Objectifs de détermination de la peine devant être privilégiés dans cette affaire

 

[13]           Je suis venu à conclure que, dans les circonstances de la présente affaire, l’imposition de la sentence devrait cibler des objectifs de dénonciation et de dissuasion générale, la peine à être imposée devant dissuader d’autres personnes qui, dans une situation similaire, pourraient songer à commettre le même type d’infraction.

 

Évaluation de la recommandation conjointe

 

[14]           Tel que mentionné précédemment, pour établir la peine appropriée dans la présente affaire, je dois en tout premier lieu évaluer la recommandation conjointe des avocats et son impact. En effet, la poursuite et la défense ont conjointement recommandé que cette Cour impose une amende de 600 dollars, de manière à rencontrer les exigences d’administration de la justice. Pour apprécier le caractère acceptable de la recommandation conjointe, je dois appliquer le critère promulgué récemment par la Cour suprême à l’effet qu’un juge du procès ne devrait pas écarter une recommandation conjointe relative à la peine, à moins que la peine proposée soit susceptible de déconsidérer l’administration de la justice ou qu’elle soit, par ailleurs, contraire à l’intérêt public.

 

[15]           En tant que juge militaire, la question que je dois déterminer n’est pas si j’aime la peine qui m’est conjointement recommandée ou si j’avais pu arriver à quelque chose de mieux. En effet, le seuil que cette recommandation doit atteindre pour que je la rejette fait en sorte que toute opinion autre que je pourrais avoir sur ce qui constituerait une sentence adéquate n’est pas suffisante pour me permettre de rejeter la recommandation conjointe qui m’a été faite.

 

[16]           La Cour suprême a fixé un seuil aussi élevé pour écarter des recommandations conjointes de manière à ce que leurs indéniables avantages ne soient pas compromis. Les avocats de la poursuite et de la défense sont bien placés pour en arriver à une recommandation conjointe qui reflète tant les intérêts du public que ceux de l’accusé. En principe, ils connaîtront très bien la situation du contrevenant et les circonstances de l’infraction, ainsi que les forces et les faiblesses de leurs positions respectives. Le procureur militaire est chargé de représenter les intérêts des autorités militaires et de la collectivité civile pour faire en sorte que justice soit rendue. On exige de l’avocat de la défense qu’il agisse dans l’intérêt supérieur de l’accusé, et il doit notamment s’assurer que le plaidoyer de celui-ci soit donné de façon volontaire et éclairée. Les avocats représentant les deux parties sont tenus, sur le plan professionnel et éthique, de ne pas induire la Cour en erreur. Bref, ils sont entièrement capables d’arriver à des règlements équitables et conformes à l’intérêt public.

#### [MATÉRIEL FOURNI]

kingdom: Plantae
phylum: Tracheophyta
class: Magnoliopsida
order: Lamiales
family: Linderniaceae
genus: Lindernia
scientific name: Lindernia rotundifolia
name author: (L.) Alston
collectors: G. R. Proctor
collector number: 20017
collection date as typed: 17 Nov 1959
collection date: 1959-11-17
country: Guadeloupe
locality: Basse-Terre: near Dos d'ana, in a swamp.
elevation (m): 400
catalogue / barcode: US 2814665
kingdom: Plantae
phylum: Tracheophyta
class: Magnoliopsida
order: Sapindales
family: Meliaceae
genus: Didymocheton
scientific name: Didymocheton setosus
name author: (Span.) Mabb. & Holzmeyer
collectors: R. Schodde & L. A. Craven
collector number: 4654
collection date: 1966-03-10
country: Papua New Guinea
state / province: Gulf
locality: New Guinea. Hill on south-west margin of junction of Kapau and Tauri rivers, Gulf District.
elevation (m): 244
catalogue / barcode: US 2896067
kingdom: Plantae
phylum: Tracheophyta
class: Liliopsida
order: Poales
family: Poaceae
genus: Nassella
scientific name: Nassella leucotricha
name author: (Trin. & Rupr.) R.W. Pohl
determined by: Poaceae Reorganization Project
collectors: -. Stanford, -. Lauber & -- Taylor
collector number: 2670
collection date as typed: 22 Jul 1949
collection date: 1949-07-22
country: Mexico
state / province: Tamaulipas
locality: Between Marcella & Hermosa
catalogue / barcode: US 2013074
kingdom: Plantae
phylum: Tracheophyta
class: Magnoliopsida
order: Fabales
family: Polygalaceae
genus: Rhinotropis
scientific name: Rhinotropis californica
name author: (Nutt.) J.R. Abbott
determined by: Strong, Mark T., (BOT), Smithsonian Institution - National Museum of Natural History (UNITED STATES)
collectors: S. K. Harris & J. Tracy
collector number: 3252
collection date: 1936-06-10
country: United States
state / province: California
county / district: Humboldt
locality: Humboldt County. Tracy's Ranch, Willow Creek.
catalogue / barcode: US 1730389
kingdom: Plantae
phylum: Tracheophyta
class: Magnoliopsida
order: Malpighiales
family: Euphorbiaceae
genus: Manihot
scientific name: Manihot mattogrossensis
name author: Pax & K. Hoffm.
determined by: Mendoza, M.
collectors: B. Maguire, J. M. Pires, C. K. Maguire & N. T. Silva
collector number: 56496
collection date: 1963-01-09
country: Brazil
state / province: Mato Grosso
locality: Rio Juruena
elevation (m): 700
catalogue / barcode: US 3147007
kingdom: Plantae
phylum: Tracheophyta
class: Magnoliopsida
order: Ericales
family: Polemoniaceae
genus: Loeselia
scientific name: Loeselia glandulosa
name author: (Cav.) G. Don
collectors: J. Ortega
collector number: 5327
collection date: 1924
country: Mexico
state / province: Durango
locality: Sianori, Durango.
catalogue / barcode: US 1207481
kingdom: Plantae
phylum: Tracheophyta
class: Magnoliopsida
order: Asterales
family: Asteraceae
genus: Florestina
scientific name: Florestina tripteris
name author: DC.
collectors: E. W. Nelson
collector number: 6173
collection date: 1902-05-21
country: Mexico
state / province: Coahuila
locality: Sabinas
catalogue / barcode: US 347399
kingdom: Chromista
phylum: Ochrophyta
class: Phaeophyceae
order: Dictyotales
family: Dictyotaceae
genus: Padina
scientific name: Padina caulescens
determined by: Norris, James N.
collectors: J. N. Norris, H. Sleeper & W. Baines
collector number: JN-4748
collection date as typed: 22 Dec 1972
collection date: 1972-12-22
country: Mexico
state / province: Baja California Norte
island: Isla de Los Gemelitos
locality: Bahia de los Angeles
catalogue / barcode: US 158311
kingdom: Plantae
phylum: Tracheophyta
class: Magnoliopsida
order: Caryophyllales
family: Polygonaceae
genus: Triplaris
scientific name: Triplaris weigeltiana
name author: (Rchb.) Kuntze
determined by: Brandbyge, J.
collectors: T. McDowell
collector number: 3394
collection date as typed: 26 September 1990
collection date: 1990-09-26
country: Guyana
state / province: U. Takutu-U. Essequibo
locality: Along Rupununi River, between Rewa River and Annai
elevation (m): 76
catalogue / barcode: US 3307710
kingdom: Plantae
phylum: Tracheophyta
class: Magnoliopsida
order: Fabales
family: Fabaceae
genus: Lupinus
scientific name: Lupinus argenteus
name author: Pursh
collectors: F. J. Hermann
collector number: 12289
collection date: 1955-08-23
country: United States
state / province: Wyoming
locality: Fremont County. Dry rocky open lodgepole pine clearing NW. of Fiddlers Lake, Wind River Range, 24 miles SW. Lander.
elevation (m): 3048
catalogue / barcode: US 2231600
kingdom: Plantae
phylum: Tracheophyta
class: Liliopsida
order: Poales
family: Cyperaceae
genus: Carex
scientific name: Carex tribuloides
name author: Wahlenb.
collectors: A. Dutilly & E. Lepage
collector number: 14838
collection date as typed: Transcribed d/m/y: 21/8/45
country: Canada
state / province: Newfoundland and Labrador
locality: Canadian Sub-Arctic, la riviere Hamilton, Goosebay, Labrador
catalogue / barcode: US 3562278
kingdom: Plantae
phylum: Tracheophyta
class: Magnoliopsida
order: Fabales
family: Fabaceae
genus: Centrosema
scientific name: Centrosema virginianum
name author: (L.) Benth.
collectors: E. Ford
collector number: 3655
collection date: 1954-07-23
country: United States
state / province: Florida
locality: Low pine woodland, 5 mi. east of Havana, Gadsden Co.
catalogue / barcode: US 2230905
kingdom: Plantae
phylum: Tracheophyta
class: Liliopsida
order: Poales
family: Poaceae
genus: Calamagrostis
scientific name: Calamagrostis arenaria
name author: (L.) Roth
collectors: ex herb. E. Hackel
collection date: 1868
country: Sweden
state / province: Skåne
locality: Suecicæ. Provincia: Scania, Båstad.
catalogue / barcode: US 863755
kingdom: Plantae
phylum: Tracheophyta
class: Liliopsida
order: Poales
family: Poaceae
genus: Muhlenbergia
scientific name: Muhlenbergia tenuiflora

#### [CONSIGNE À SUIVRE]
Prolongez le passage du jugement militaire sur la recommandation conjointe de peine, en reprenant juste après sa dernière phrase.

#### [RÉSULTAT]
[17]           Pour décider si une recommandation conjointe déconsidérerait l’administration de la justice ou serait contraire à l’intérêt public, je dois me demander si, malgré les considérations d’intérêt public qui appuient l’imposition de la peine recommandée, elle correspond si peu aux attentes des personnes raisonnables instruites des circonstances de l’affaire que ces dernières estimeraient qu’elle fait échec au bon fonctionnement du système de justice pénale. En effet, comme tout juge devant examiner une recommandation conjointe, je dois éviter de rendre une décision qui fait perdre au public renseigné et raisonnable, incluant les membres des FAC, sa confiance dans l’institution des tribunaux, incluant la cour martiale.

 

[18]           Je suis d’avis qu’une personne raisonnable et renseignée sur les circonstances de ce dossier s’attendrait à ce qu’un contrevenant admettant sa culpabilité à une accusation d’avoir tenu des propos méprisants relativement à l’application d’une politique aussi importante que celle applicable au harcèlement soit sanctionné par une peine qui exprime la désapprobation pour le manquement disciplinaire reflété par l’infraction, en plus d’avoir un impact personnel direct sur le contrevenant. L’imposition d’une amende est cohérente avec ces attentes légitimes.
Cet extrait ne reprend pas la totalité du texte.